CHECK YOUR UNDERSTANDING ▸
- a) In the soybean planting article, copy the passage from "Many important decisions" to "seed we sell.".
- b) Condense the paragraph in the soybean planting article that begins "One significant risk of early planted soybeans" into a short bulleted list of its main facts.
- c) Pick up the soybean planting article after its final sentence and keep writing.

SELECTED EXCERPT ▸

:::::

Taking a Chance at One Good Soybean Stand

Matt Moore

Matt Moore, Soybean Product Manager

Many important decisions go into growing a successful soybean crop each year. There are choices to make regarding fertility, crop protection products, equipment and countless other things. I would argue that one of the most important decisions is placing the right soybean variety on the right acre. This is something we at Latham Seeds strive to do with every bag of seed we sell.

After you’ve selected the right variety for your farm, the next decision to make is when to plant it. Today’s modern equipment allows for corn planting to be completed in less time than ever before, so there is often a temptation to keep that planter rolling right along into soybeans. In cases where weather and field conditions remain favorable during and immediately following planting, the potential for increased yield does exist. However, anyone who has been farming in Latham Country knows there is a risk for a sudden onset of unseasonably cold temperatures and/or a prolonged rain event.

One significant risk of early planted soybeans comes from imbibitional chilling injury. A soybean seed must imbibe, or take in, 50% of its weight in water to germinate. When the water that is imbibed is 45 degrees or colder, injury to the seed can occur. This typically happens within 24 hours of the soybean being in the ground. Poor germination and emergence are symptoms of this type of injury, and the effects will keep the soybean plant from reaching its full yield potential.

:::::

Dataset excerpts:
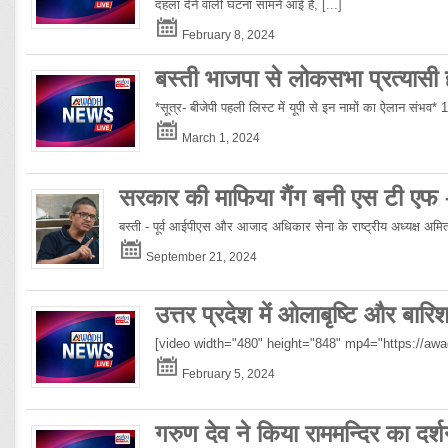
दहला देने वाली घटना सामने आई है,
[...]
February 8, 2024
बस्ती भाजपा से लोकसभा प्रत्यासी हो
*सूत्र- बीजेपी पहली लिस्ट में यूपी से इन नामों का ऐलान संभव*
March 1, 2024
सरकार की माफिया गैंग बनी एस टी एफ
बस्ती - पूर्व आईपीएस और आजाद अधिकार सेना के राष्ट्रीय अध्यक्ष अमिताभ
September 21, 2024
उत्तर प्रदेश में ओलाबृष्टि और बार
[video width="480" height="848" mp4="https://a
February 5, 2024
गरुण देव ने किया राममन्दिर का दर्श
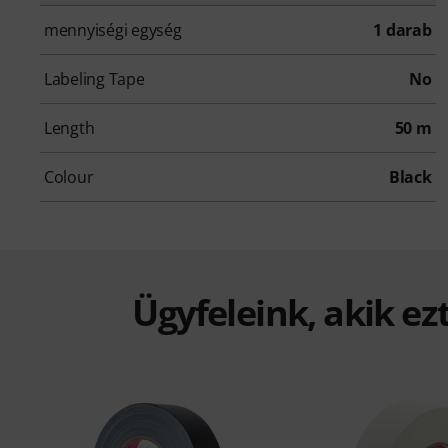
mennyiségi egység
1 darab
Labeling Tape
No
Length
50 m
Colour
Black
Ügyfeleink, akik ez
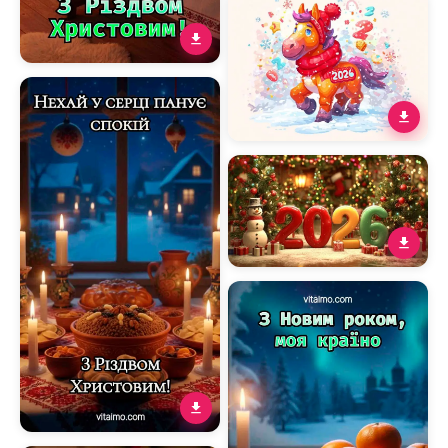
Новим роком і Різдвом із
подарунком під сяючою
ялинкою
Щире різдвяне
привітання з дідухом і
святковим столом у
теплій оселі
Новорічна листівка 2026
з веселим коником —
символом року Коня
Яскрава листівка З
Новим 2026 роком із
сніговиком, ялинками й
подарунками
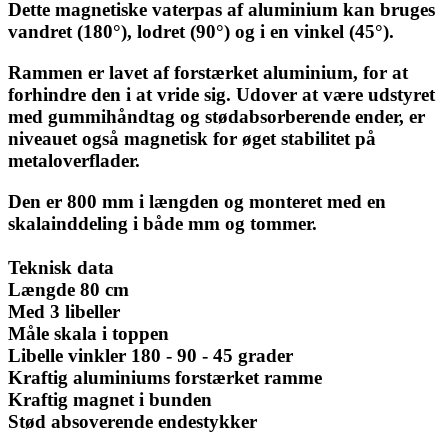
Dette magnetiske vaterpas af aluminium kan bruges
vandret (180°), lodret (90°) og i en vinkel (45°).
Rammen er lavet af forstærket aluminium, for at
forhindre den i at vride sig. Udover at være udstyret
med gummihåndtag og stødabsorberende ender, er
niveauet også magnetisk for øget stabilitet på
metaloverflader.
Den er 800 mm i længden og monteret med en
skalainddeling i både mm og tommer.
Teknisk data
Længde 80 cm
Med 3 libeller
Måle skala i toppen
Libelle vinkler 180 - 90 - 45 grader
Kraftig aluminiums forstærket ramme
Kraftig magnet i bunden
Stød absoverende endestykker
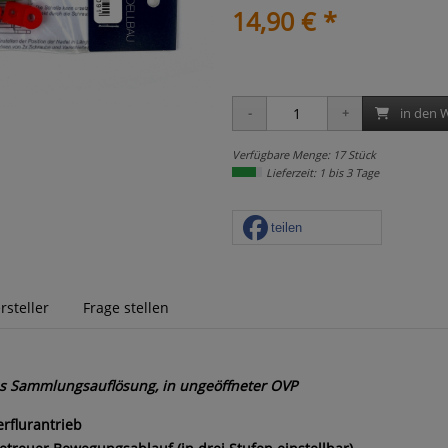
14,90 € *
in den 
Verfügbare Menge: 17 Stück
Lieferzeit: 1 bis 3 Tage
teilen
rsteller
Frage stellen
us Sammlungsauflösung, in ungeöffneter OVP
rflurantrieb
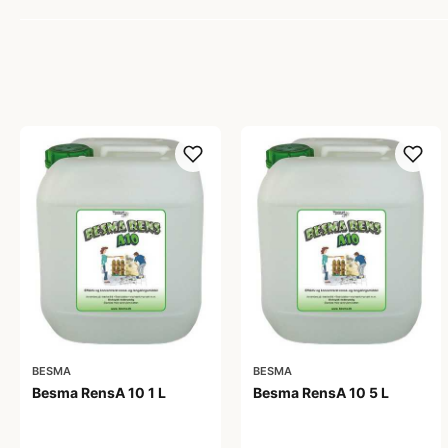
BESMA
BESMA
Besma RensA 10 1 L
Besma RensA 10 5 L
66,00 kr
299,00 kr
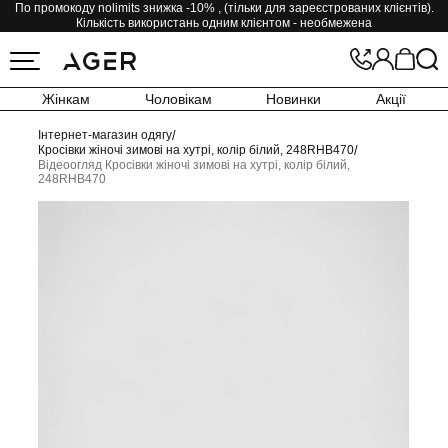
По промокоду nolimits знижка -10% , (тільки для зареєстрованих клієнтів).
Кількість використань одним клієнтом - необмежена
Жінкам
Чоловікам
Новинки
Акції
Інтернет-магазин одягу
/
Кросівки жіночі зимові на хутрі, колір білий, 248RHB470
/
Відеоогляд Кросівки жіночі зимові на хутрі, колір білий,
248RHB470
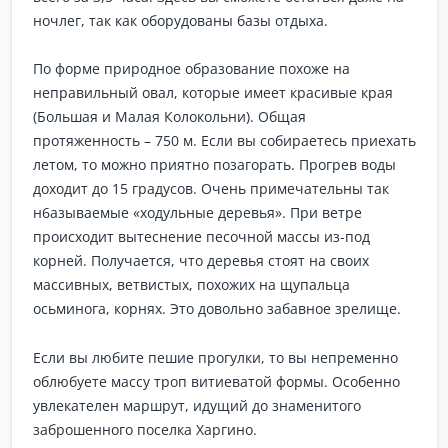
ночлег, так как оборудованы базы отдыха.
По форме природное образование похоже на
неправильный овал, которые имеет красивые края
(Большая и Малая Колокольни). Общая
протяженность – 750 м. Если вы собираетесь приехать
летом, то можно приятно позагорать. Прогрев воды
доходит до 15 градусов. Очень примечательны так
н6азываемые «ходульные деревья». При ветре
происходит вытеснение песочной массы из-под
корней. Получается, что деревья стоят на своих
массивных, ветвистых, похожих на щупальца
осьминога, корнях. Это довольно забавное зрелище.
Если вы любите пешие прогулки, то вы непременно
облюбуете массу троп витиеватой формы. Особенно
увлекателен маршрут, идущий до знаменитого
заброшенного поселка Харгино.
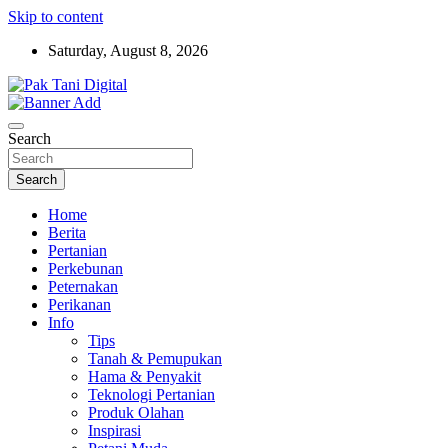
Skip to content
Saturday, August 8, 2026
Startup Sosial Petani Indonesia
Pak Tani Digital
Search
Search
Home
Berita
Pertanian
Perkebunan
Peternakan
Perikanan
Info
Tips
Tanah & Pemupukan
Hama & Penyakit
Teknologi Pertanian
Produk Olahan
Inspirasi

:::::

ANSWERS TO THE EXERCISES ▸
- a)
Many important decisions go into growing a successful soybean crop each year. There are choices to make regarding fertility, crop protection products, equipment and countless other things. I would argue that one of the most important decisions is placing the right soybean variety on the right acre. This is something we at Latham Seeds strive to do with every bag of seed we sell.

- b)
- Imbibitional chilling injury is a significant risk for early planted soybeans.
- A soybean seed must take in 50% of its weight in water to germinate.
- Injury can occur if that water is 45 degrees or colder, usually within 24 hours of planting.
- Symptoms are poor germination and emergence, and the plant will not reach its full yield potential.

- c)
You can avoid imbibitional chilling injury by waiting to plant soybeans until soil temps are consistently at least 50 degrees with a forecast for a continued warming trend. A soybean seed sitting in cool, wet conditions also is more prone to damage from seedling diseases caused by soil-borne pathogens like phytophthora, pythium and fusarium.  While Latham’s proprietary SoyShield® seed treatments protect against these diseases, the best management practice is always to wait until field conditions allow for the plant to get off to a healthy start.

The less stress on a soybean seed will lead to a greater chance of that soybean plant reaching its full yield potential this year. That means waiting until planting conditions are favorable for a successful stand.  After all, we only get one chance at it!